The modern era of residential schooling for Aboriginal children was the product of a peculiar new relationship that developed between Natives and newcomers in the nineteenth century. While relations in the sixteenth and seventeenth centuries had promoted interracial cooperation because newcomers in the northern part of the continent were dependent on the indigenous population for the conditions that would allow them to harvest fish, furs, and souls, early in the eighteenth century the emphasis shifted to diplomacy and military alliance. In the more martial relationship that predominated from the Treaty of Montreal in 1701 to the War of 1812, the European who dealt with Aboriginal peoples in the future Canada continued to avoid trying to alter indigenous society. It was precisely Natives' skills in transportation, diplomacy, and warfare that made Aboriginal warriors valuable to the various European and colonial leaders who contended for control of North America. In an era of warfare, Natives were valuable just as they were.
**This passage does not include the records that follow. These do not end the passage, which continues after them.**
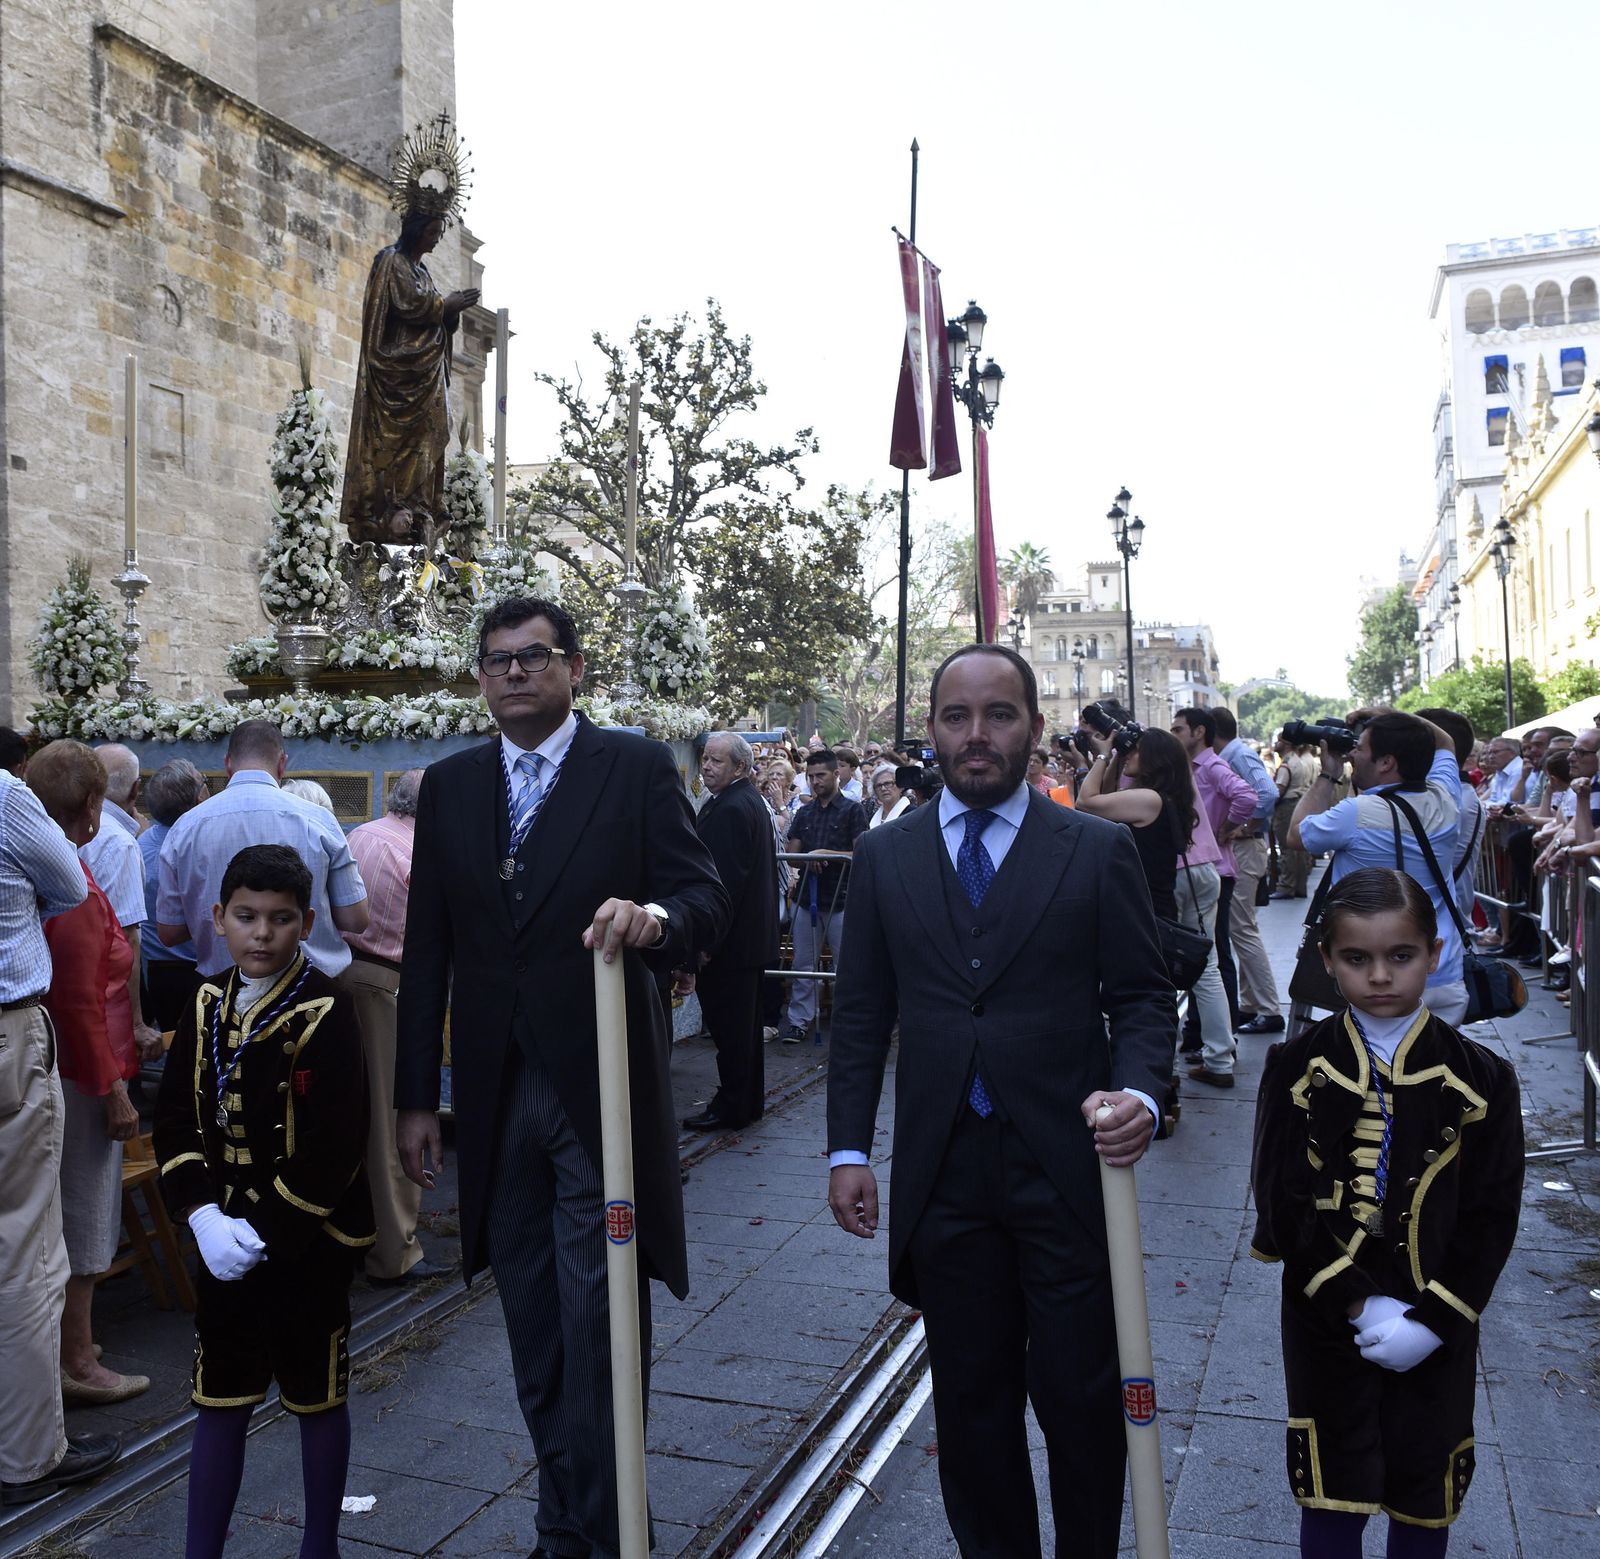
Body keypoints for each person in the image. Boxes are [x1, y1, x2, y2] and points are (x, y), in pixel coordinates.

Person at [393, 596, 727, 1559]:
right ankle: (565, 1515)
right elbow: (429, 952)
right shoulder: (453, 787)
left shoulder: (630, 767)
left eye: (533, 656)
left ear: (573, 667)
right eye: (496, 660)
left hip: (600, 1093)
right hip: (498, 1098)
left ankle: (607, 1527)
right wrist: (420, 1093)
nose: (513, 673)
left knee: (599, 1308)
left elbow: (706, 894)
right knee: (532, 1312)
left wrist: (655, 919)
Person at [826, 643, 1175, 1559]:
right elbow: (861, 1012)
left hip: (1067, 1168)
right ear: (933, 728)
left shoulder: (1095, 849)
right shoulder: (885, 854)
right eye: (956, 716)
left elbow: (1140, 996)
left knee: (1081, 1398)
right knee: (972, 1406)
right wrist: (848, 1148)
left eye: (1000, 714)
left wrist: (1139, 1089)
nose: (977, 735)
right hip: (945, 1174)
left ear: (1033, 726)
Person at [1250, 868, 1522, 1558]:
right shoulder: (1293, 1065)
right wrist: (1356, 1302)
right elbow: (1283, 1203)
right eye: (1356, 958)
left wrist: (1434, 1320)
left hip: (1439, 1321)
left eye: (1400, 956)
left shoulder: (1485, 1078)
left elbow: (1492, 1217)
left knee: (1423, 1490)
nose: (1379, 975)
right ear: (1326, 960)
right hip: (1324, 1319)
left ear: (1434, 953)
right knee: (1332, 1487)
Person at [155, 844, 373, 1559]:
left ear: (307, 922)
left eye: (281, 919)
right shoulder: (205, 1000)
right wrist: (203, 1217)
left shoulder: (325, 1008)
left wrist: (267, 1229)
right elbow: (177, 1122)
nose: (262, 933)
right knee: (220, 1396)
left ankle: (320, 1545)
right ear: (218, 918)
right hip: (223, 1244)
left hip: (305, 1245)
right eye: (246, 916)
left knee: (316, 1394)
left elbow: (336, 1142)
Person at [0, 753, 119, 1507]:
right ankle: (27, 1452)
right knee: (23, 1247)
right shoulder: (7, 796)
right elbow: (70, 883)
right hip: (7, 1031)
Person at [28, 742, 153, 1407]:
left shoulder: (56, 860)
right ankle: (76, 1357)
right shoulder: (68, 878)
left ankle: (70, 1341)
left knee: (72, 1208)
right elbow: (80, 997)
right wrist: (113, 1091)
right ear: (92, 806)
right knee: (85, 1214)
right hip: (84, 1074)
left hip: (77, 1062)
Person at [1290, 708, 1469, 1024]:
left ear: (1386, 762)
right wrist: (1387, 715)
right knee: (1431, 1067)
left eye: (1360, 748)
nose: (1353, 754)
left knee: (1372, 1070)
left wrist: (1329, 773)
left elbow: (1295, 834)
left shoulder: (1355, 814)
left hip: (1375, 980)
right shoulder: (1446, 797)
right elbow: (1446, 743)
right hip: (1440, 971)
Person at [157, 719, 370, 980]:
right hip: (311, 989)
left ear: (227, 764)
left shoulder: (185, 827)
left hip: (224, 990)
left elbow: (170, 931)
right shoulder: (318, 820)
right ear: (282, 763)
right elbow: (355, 920)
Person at [341, 769, 444, 1285]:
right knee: (395, 1119)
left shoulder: (362, 834)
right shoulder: (417, 855)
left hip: (347, 975)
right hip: (389, 985)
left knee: (360, 1116)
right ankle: (394, 1252)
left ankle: (361, 1235)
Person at [340, 209, 481, 546]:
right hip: (398, 369)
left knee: (434, 431)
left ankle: (421, 504)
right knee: (396, 441)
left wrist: (451, 313)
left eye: (438, 233)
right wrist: (444, 305)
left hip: (427, 372)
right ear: (416, 230)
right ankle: (393, 506)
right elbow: (407, 303)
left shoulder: (423, 270)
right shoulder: (392, 261)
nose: (435, 239)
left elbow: (433, 314)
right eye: (431, 232)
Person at [683, 733, 779, 1130]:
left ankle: (734, 1105)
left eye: (716, 761)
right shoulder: (741, 801)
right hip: (747, 943)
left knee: (732, 1032)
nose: (706, 766)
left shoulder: (732, 808)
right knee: (742, 1031)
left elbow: (723, 886)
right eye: (705, 759)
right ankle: (745, 1102)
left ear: (740, 768)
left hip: (732, 946)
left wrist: (705, 944)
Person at [80, 744, 161, 1060]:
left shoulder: (78, 825)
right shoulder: (119, 843)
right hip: (103, 996)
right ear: (136, 789)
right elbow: (127, 937)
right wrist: (136, 1023)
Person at [782, 749, 868, 1043]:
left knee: (845, 966)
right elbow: (791, 856)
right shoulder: (804, 812)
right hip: (808, 898)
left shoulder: (853, 810)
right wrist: (807, 858)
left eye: (821, 775)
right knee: (803, 964)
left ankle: (849, 1021)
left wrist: (826, 854)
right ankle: (799, 1021)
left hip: (842, 901)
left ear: (836, 774)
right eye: (810, 776)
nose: (815, 781)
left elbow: (862, 854)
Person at [1212, 708, 1286, 1034]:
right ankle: (1251, 1004)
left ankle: (1269, 1009)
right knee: (1239, 928)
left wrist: (1240, 825)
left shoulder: (1237, 755)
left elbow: (1268, 793)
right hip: (1243, 847)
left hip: (1244, 848)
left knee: (1242, 929)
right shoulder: (1236, 753)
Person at [138, 760, 209, 1032]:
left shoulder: (141, 844)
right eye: (204, 780)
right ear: (199, 797)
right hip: (199, 968)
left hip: (159, 971)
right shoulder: (201, 844)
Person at [1272, 735, 1318, 899]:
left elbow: (1278, 791)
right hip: (1299, 803)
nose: (1275, 744)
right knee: (1299, 850)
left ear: (1286, 744)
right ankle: (1299, 886)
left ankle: (1286, 886)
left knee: (1287, 848)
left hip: (1287, 806)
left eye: (1278, 741)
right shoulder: (1300, 761)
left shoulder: (1287, 764)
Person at [867, 762, 912, 827]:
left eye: (888, 784)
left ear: (901, 786)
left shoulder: (912, 813)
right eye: (879, 785)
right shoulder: (871, 818)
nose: (883, 788)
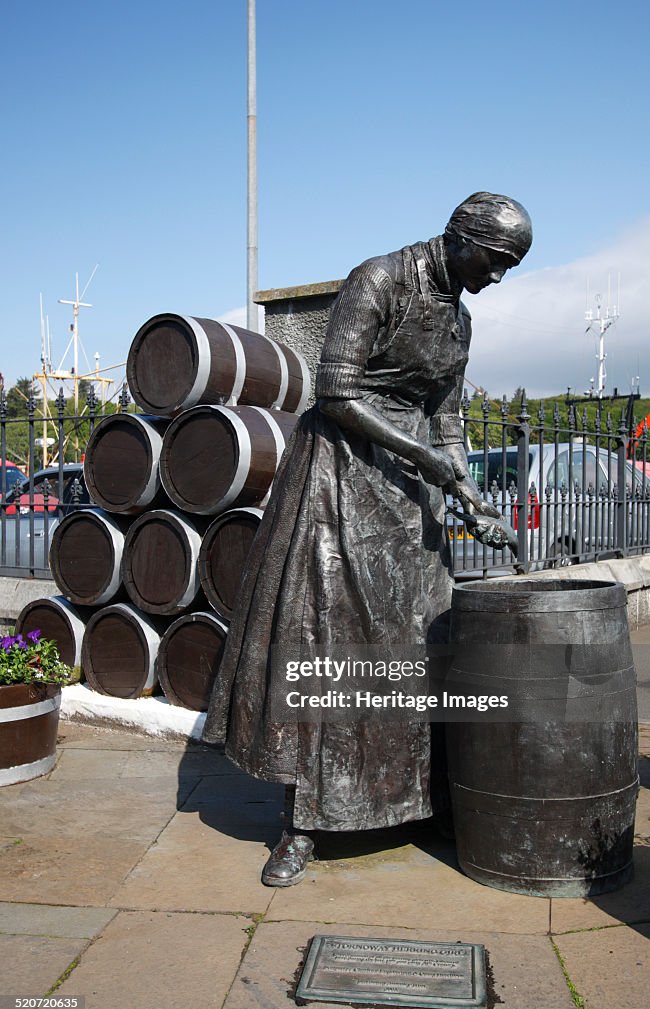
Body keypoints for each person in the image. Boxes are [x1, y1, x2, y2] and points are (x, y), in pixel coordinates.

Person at [203, 191, 533, 886]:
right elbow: (334, 390)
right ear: (458, 237)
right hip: (339, 472)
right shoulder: (379, 278)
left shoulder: (459, 320)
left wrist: (467, 492)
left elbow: (445, 416)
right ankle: (302, 820)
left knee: (420, 634)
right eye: (496, 260)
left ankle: (415, 796)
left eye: (511, 266)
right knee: (328, 631)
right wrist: (427, 460)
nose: (498, 276)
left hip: (409, 486)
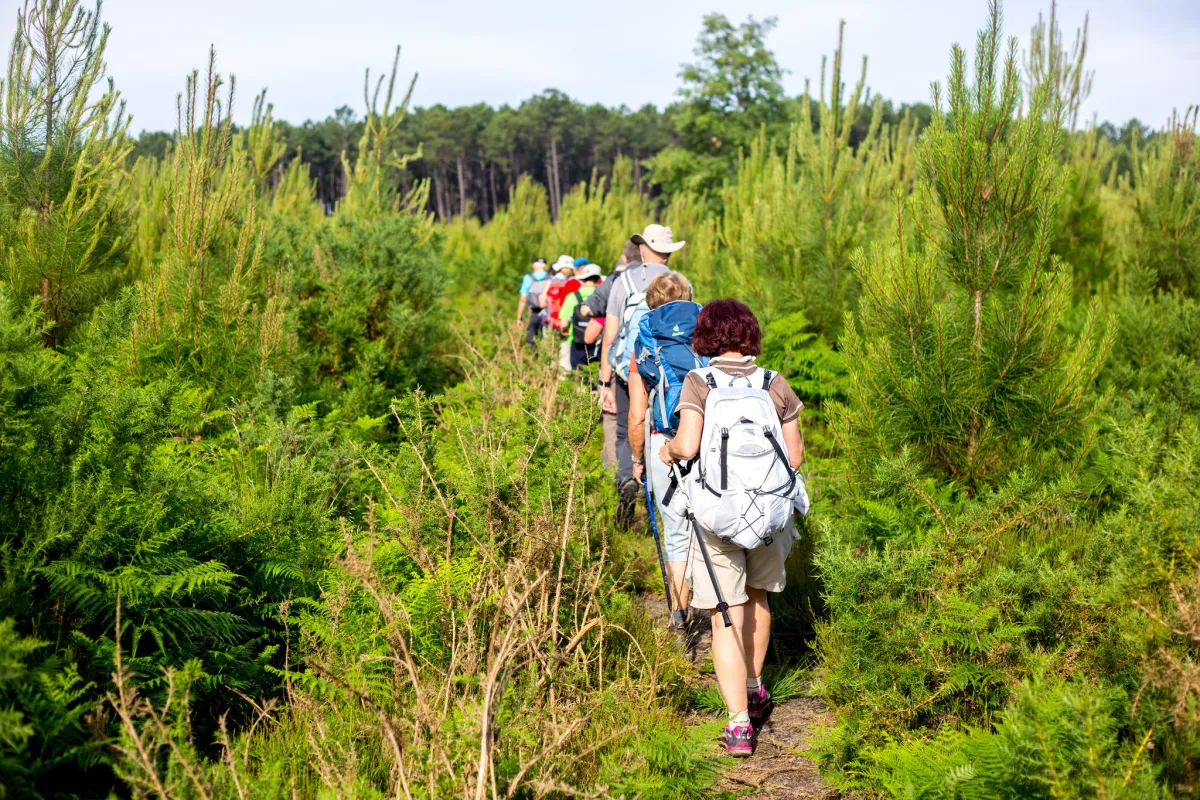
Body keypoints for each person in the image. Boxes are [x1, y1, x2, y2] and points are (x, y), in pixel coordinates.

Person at [658, 298, 805, 757]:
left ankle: (739, 726)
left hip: (719, 517)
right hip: (767, 515)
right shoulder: (774, 383)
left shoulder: (699, 382)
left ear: (705, 337)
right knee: (759, 599)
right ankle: (755, 687)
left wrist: (666, 453)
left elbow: (686, 445)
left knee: (725, 613)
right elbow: (795, 457)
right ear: (749, 335)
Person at [599, 225, 684, 530]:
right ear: (669, 251)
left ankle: (627, 480)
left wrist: (603, 382)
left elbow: (610, 334)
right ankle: (664, 507)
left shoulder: (624, 281)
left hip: (629, 368)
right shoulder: (681, 282)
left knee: (625, 430)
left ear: (644, 248)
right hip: (670, 375)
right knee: (664, 433)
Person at [627, 271, 698, 623]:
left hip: (664, 443)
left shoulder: (645, 341)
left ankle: (679, 614)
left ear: (650, 302)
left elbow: (638, 414)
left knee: (677, 534)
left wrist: (636, 459)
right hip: (710, 440)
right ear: (688, 296)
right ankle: (723, 606)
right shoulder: (709, 330)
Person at [583, 241, 640, 471]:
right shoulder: (667, 280)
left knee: (612, 416)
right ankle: (642, 473)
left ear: (623, 257)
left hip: (619, 363)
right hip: (651, 364)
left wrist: (603, 382)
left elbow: (607, 334)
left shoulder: (618, 280)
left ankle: (614, 473)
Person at [559, 263, 603, 371]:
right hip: (597, 344)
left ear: (582, 280)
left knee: (578, 376)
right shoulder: (603, 297)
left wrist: (565, 330)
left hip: (576, 342)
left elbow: (563, 324)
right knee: (595, 376)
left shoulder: (572, 297)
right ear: (598, 280)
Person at [517, 257, 548, 334]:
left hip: (532, 313)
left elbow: (523, 300)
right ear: (545, 267)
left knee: (531, 338)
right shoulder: (550, 278)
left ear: (533, 266)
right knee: (547, 339)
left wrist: (519, 318)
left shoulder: (528, 278)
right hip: (548, 313)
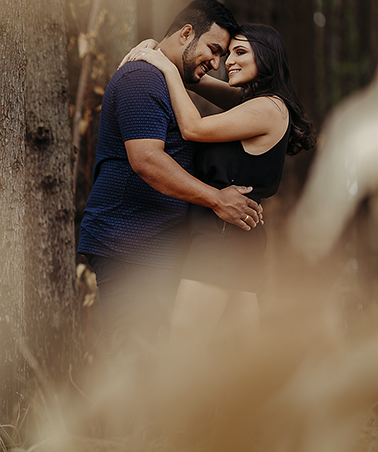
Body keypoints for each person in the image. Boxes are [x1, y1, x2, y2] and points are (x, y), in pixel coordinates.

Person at [78, 0, 263, 355]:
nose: (217, 63)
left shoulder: (166, 77)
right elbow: (147, 161)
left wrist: (165, 60)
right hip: (128, 247)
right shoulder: (140, 78)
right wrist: (217, 198)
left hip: (162, 250)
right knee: (133, 363)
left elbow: (249, 103)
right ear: (186, 33)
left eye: (223, 56)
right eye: (213, 49)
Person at [123, 23, 314, 348]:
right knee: (240, 354)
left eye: (241, 53)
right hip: (232, 233)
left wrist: (164, 66)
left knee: (183, 342)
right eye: (227, 54)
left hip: (223, 235)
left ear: (265, 59)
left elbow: (193, 128)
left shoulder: (268, 107)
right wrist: (161, 51)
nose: (228, 62)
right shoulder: (252, 101)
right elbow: (195, 80)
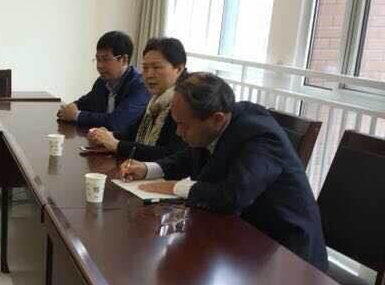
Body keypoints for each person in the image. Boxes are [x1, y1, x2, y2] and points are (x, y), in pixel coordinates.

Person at [119, 72, 328, 270]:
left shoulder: (259, 137)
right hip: (241, 238)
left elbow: (233, 196)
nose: (178, 132)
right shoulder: (213, 124)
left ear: (217, 119)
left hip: (285, 254)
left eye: (184, 126)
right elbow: (188, 157)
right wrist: (147, 169)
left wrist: (175, 187)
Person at [87, 37, 188, 161]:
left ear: (178, 69)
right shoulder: (156, 100)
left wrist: (116, 145)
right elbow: (132, 133)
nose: (149, 74)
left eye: (156, 68)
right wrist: (107, 135)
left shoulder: (184, 103)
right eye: (145, 68)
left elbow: (170, 155)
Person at [56, 30, 150, 132]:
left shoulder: (141, 86)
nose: (99, 66)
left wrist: (76, 115)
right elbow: (86, 102)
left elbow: (116, 122)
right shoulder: (102, 82)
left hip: (124, 142)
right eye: (98, 59)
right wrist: (71, 107)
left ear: (124, 60)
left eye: (105, 59)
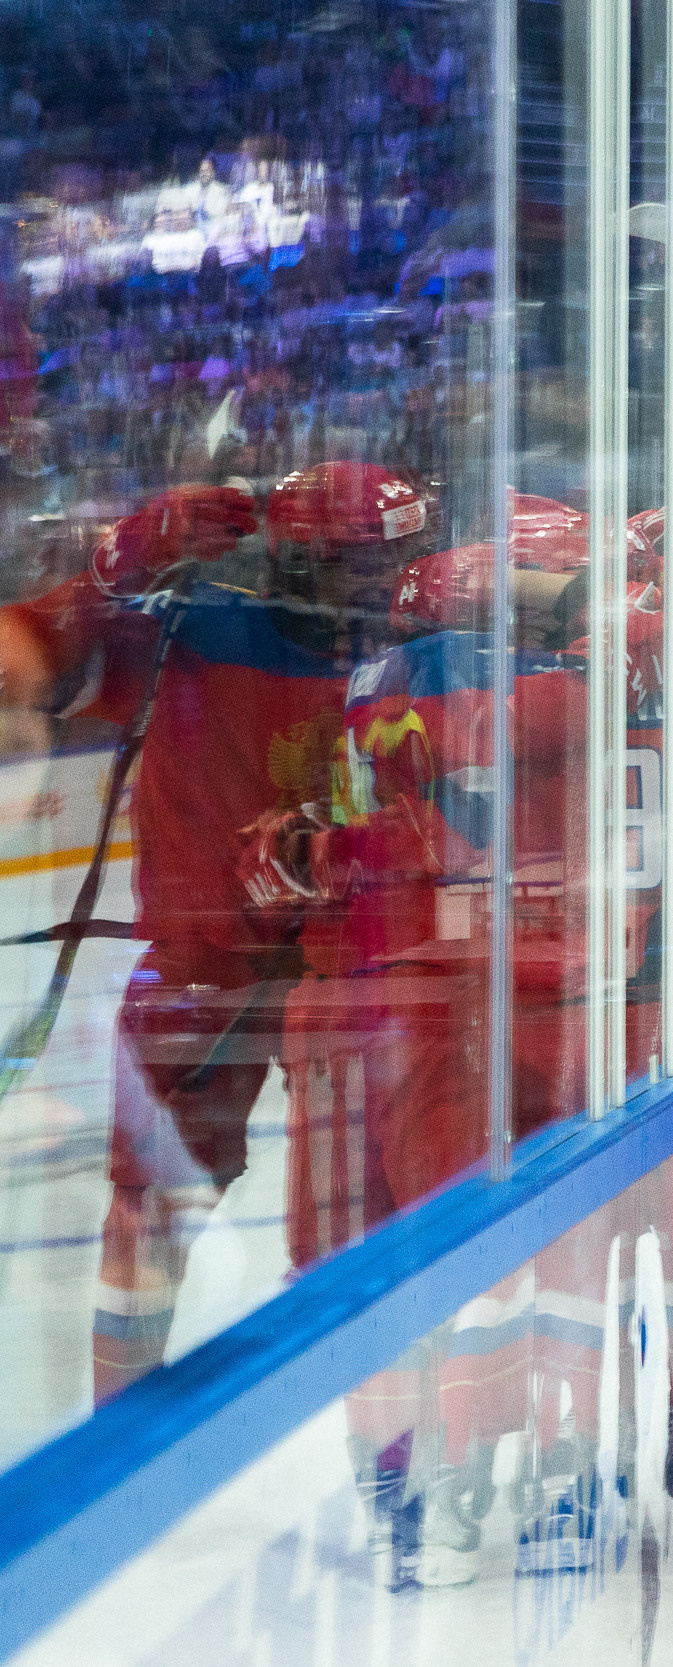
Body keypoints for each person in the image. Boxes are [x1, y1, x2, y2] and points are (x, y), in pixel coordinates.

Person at [0, 468, 423, 1406]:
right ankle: (120, 1424)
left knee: (379, 1220)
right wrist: (119, 563)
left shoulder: (422, 653)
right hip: (207, 976)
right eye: (359, 567)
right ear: (300, 559)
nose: (381, 590)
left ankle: (397, 1441)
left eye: (391, 563)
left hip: (355, 980)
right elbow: (16, 664)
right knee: (147, 1212)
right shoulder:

    However, the end of the War of 1812 marked the termination of the special military relationship between the indigenous peoples and the aggressive intruders in the eastern half of the continent, In 1821 the merger of the Hudson's Bay Company and the North West Company eliminated Montreal as a base for the fur trade and rendered Natives in eastern North America as superfluous commercially as they were now perceived to be diplomatically and militarily. Finally, in the 1820s, large numbers of British immigrants began to flock to North America, many of them to the British colonies north of the lakes and the St. Lawrence, and an alarming number of them to establish and expand farms in the midst of the deep forests that hitherto had been the exclusive preserve of the Indian, the fur trader, the priest, and the soldier.